Report each line of the entries below that has the word "Find" in it.

_TASK MATERIAL_
***
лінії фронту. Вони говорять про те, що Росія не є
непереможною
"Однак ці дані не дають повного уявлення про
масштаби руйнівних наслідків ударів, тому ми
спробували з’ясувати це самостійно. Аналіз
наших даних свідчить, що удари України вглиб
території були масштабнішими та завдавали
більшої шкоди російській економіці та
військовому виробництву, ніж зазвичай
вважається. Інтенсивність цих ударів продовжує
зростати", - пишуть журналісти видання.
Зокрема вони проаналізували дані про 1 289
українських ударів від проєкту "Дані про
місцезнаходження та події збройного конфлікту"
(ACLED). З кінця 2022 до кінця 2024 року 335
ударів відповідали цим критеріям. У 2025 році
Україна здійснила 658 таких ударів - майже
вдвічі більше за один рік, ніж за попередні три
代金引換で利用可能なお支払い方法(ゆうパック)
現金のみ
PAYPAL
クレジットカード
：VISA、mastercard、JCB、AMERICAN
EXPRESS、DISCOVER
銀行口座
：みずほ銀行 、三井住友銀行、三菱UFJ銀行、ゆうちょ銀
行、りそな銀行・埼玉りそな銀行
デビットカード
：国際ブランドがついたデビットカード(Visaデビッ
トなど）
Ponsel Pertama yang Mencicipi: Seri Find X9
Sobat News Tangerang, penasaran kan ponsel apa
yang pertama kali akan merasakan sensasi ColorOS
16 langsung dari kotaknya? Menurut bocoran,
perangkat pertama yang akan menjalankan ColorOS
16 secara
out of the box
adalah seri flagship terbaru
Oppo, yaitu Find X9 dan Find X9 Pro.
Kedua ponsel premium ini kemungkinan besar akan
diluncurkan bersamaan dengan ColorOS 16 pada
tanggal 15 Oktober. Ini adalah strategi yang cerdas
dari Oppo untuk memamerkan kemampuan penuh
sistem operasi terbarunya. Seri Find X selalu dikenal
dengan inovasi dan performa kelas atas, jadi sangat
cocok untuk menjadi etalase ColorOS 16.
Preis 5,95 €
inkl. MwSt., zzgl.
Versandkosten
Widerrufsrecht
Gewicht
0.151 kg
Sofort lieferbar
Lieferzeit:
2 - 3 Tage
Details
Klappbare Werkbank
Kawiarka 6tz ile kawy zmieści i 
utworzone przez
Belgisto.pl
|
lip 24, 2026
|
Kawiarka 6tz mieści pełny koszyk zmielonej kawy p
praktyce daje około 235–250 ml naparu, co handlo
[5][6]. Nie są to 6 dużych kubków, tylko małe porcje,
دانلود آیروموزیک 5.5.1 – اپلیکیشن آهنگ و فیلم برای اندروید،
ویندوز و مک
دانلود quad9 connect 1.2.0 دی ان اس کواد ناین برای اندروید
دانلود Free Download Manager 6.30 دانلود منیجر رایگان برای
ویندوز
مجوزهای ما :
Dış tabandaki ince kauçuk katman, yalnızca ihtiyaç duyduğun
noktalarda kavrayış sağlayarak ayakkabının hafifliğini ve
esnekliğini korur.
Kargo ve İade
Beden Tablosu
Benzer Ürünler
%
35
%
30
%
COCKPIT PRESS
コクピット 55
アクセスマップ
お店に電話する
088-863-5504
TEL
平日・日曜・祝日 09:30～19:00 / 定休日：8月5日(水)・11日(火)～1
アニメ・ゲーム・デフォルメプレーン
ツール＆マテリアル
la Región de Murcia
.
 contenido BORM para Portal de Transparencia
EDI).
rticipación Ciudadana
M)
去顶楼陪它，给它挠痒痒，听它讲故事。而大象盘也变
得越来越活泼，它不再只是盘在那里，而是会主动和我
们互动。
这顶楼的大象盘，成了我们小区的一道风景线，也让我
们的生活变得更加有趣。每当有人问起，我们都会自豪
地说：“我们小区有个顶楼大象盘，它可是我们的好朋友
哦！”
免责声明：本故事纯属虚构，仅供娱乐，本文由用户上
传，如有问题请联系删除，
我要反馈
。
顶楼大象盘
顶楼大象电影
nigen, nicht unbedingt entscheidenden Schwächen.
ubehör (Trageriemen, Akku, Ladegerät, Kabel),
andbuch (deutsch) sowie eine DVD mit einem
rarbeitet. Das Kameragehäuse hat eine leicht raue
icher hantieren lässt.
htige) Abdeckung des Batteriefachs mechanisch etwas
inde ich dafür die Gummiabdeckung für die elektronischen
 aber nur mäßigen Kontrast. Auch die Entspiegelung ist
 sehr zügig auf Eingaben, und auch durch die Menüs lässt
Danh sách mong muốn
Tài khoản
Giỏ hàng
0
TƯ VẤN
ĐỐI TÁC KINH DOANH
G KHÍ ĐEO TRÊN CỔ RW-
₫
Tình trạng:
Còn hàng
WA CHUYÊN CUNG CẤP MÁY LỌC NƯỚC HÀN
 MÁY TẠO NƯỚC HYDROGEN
***
_SOLVED EXERCISE_
Ponsel Pertama yang Mencicipi: Seri Find X9
Oppo, yaitu Find X9 dan Find X9 Pro.
sistem operasi terbarunya. Seri Find X selalu dikenal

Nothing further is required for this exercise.